The owner and inventor obtain exclusive rights of Design Registration. The inventor is granted permission to use the design for a term of 10 years, with the option to increase the time period for another five years. In the event of infringement, the owner has the right to seek legal assistance under the Design Act. The Designs Act of 2000 and the associated Designs Rules of 2001 govern the entire process of Design Registration.
The term "design" refers to the unique elements of shape, structure, patterns, or embellishments, or composition of lines or hues, or combinations thereof, given to a product, which may be 2 dimensional, 3 dimensional, or both, by any manufacturing technique or mode. The design process can be manual, mechanical, mechanized, or chemical, and it can be separate or all-inclusive, as long as the end product appeals to and can be recognized only by the sight.
The Purpose of obtaining the design registration under the Designs Act is to safeguard a novel or an innovative design so created which is to be applied to a specific article under manufacturing process through an Industrial Process or mode. The primary goal of acquiring a design registration is to ensure that the artisan, inventor, craftsman, engineer, or designer of a design with a distinctive appeal is not cheated out of his rightful reward by copycats who may attempt to utilise his design on their own products.
A creative industrial design starts with the development of fresh and original product characteristics that may be recognised by the particular shape, formation, patterns, beautifying, and mix of such shapes or hues used. At first glance, an extraordinary design at its completed form delights to the eye. It has a strong favourable influence on the market's customers.
Here are some of the most important reasons why a company requires a Design Registration:
Design applications can be divided into two categories:
A regular application does not make a priority claim.
A reciprocity application asserts priority over a previous application submitted in a convention country. Within six months after the date of filing in the convention nation, the application must be lodged in India. The 6-month timeframe cannot be extended.
There is no question that registering a design gives a company a distinct selling point. This means that a registered design gives a company entity's products a distinct personality and appearance from those of its competitors.
Because uniqueness is a major criterion for Design registration, the product must be appealing and distinct enough from others to encourage innovation and healthy competition.

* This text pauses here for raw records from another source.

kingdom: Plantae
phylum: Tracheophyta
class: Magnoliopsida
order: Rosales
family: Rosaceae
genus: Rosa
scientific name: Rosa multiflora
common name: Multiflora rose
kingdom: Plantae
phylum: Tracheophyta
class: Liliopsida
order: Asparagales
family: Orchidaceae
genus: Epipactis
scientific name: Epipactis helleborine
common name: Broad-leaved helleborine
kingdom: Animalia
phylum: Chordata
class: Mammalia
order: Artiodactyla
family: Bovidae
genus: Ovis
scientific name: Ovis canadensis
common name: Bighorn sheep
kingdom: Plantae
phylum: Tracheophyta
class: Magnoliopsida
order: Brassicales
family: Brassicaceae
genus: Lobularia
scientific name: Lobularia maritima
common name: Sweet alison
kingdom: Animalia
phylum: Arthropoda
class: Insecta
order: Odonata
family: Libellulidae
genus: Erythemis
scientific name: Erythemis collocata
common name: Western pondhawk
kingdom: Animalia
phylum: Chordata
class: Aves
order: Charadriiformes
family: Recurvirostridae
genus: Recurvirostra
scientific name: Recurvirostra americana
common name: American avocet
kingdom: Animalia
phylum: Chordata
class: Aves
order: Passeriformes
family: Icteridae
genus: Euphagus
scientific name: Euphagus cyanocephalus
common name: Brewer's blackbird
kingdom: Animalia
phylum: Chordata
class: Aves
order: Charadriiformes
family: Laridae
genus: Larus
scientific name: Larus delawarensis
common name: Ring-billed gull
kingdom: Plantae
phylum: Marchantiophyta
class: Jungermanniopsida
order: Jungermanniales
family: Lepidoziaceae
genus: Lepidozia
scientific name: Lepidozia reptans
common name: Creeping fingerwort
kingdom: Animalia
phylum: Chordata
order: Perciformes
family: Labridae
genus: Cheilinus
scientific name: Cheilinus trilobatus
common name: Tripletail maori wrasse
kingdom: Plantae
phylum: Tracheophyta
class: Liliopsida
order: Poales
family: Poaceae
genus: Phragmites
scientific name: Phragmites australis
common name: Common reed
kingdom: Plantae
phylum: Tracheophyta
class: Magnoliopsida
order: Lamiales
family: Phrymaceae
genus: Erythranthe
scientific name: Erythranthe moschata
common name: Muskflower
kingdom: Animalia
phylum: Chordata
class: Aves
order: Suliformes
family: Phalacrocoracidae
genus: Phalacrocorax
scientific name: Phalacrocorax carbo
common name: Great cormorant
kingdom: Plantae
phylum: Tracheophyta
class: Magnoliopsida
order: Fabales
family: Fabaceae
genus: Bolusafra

The Design Registration process prevents other companies from copying, reproducing, selling, or distributing their items with the same design as the original.
The items with registered designs are worldwide exclusive, meaning they have never been published in any WTO member country and have never been utilised in India.
Another significant advantage of registering a design is that it only appeals to the general public and is rated exclusively on the basis of appearance.
A certificate of design registration is valid for ten years. After the validity period has expired, the validity can be renewed for another 5 years.